California - Reuse
Slab-on-grade does not lend itself well to reuse, especially not when the concrete floor is the finished floor: if you move a wall, holes get left behind where the bottom plate was fastened to the concrete. Shear walls are really impossible to move, and luckily there is only one interior shear wall, and its the central load bearing wall, so it shouldn't have to move.
The house is a one bedroom, one bath, two office layout. One or both of the offices could become bedrooms, although neither has a closet. The real difficulty would be adding an second bathroom which would be necessary (OK, not really necessary, but desirable) for a couple living with children or maybe a parent. The current laundry area is oversized, so it would have to be shrunk and modified to be a bathroom as well.

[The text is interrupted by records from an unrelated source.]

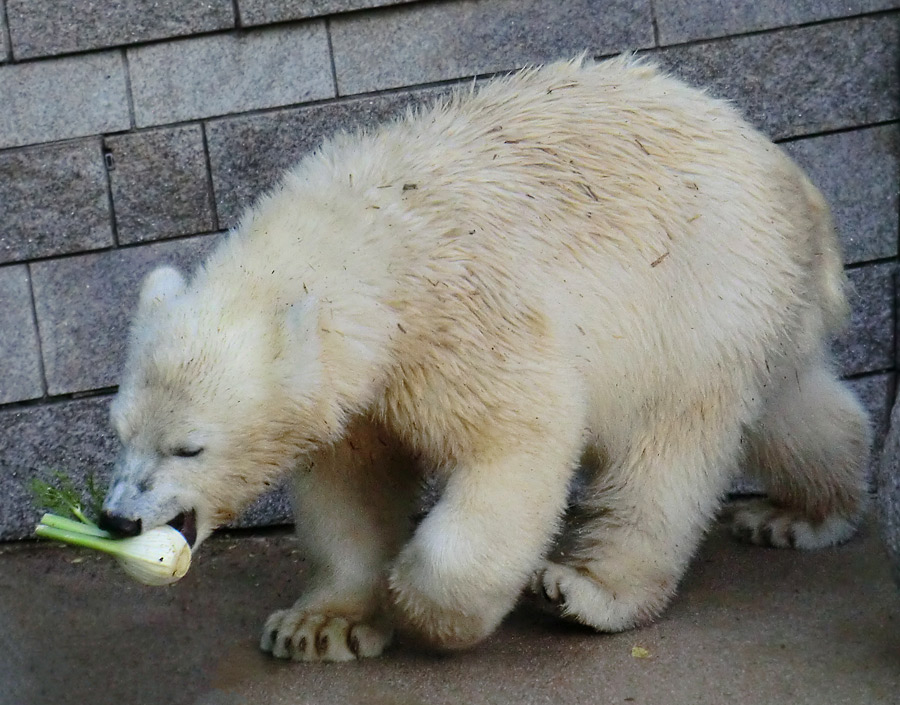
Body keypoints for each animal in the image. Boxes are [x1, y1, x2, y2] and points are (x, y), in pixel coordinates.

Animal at [102, 55, 868, 660]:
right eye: (122, 431)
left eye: (190, 447)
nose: (116, 520)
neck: (372, 237)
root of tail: (793, 181)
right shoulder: (357, 398)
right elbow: (349, 490)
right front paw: (320, 626)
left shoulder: (461, 319)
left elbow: (519, 440)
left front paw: (421, 604)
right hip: (753, 304)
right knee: (790, 404)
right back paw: (800, 513)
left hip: (698, 290)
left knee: (666, 450)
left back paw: (589, 589)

The honest truth, embarrassingly enough, is that we didn't think about reuse much. A sad fact is that in our little area many of the houses are quite large (5000SF or more), and if we ever sold the house, there a reasonable possibility that buyer would either knock it down or treat it as as large guest house.
One thing I wish we did, but didn't have the budget for was put utilities in their own layer, as is often done in passive houses (the passive institute standard): the electric wire, telephone, internet, & water supply lines would all be in this layer. It does take up and extra 2" or so of wall thickness, but given that we're not on a city lot, that wouldn't have been a problem.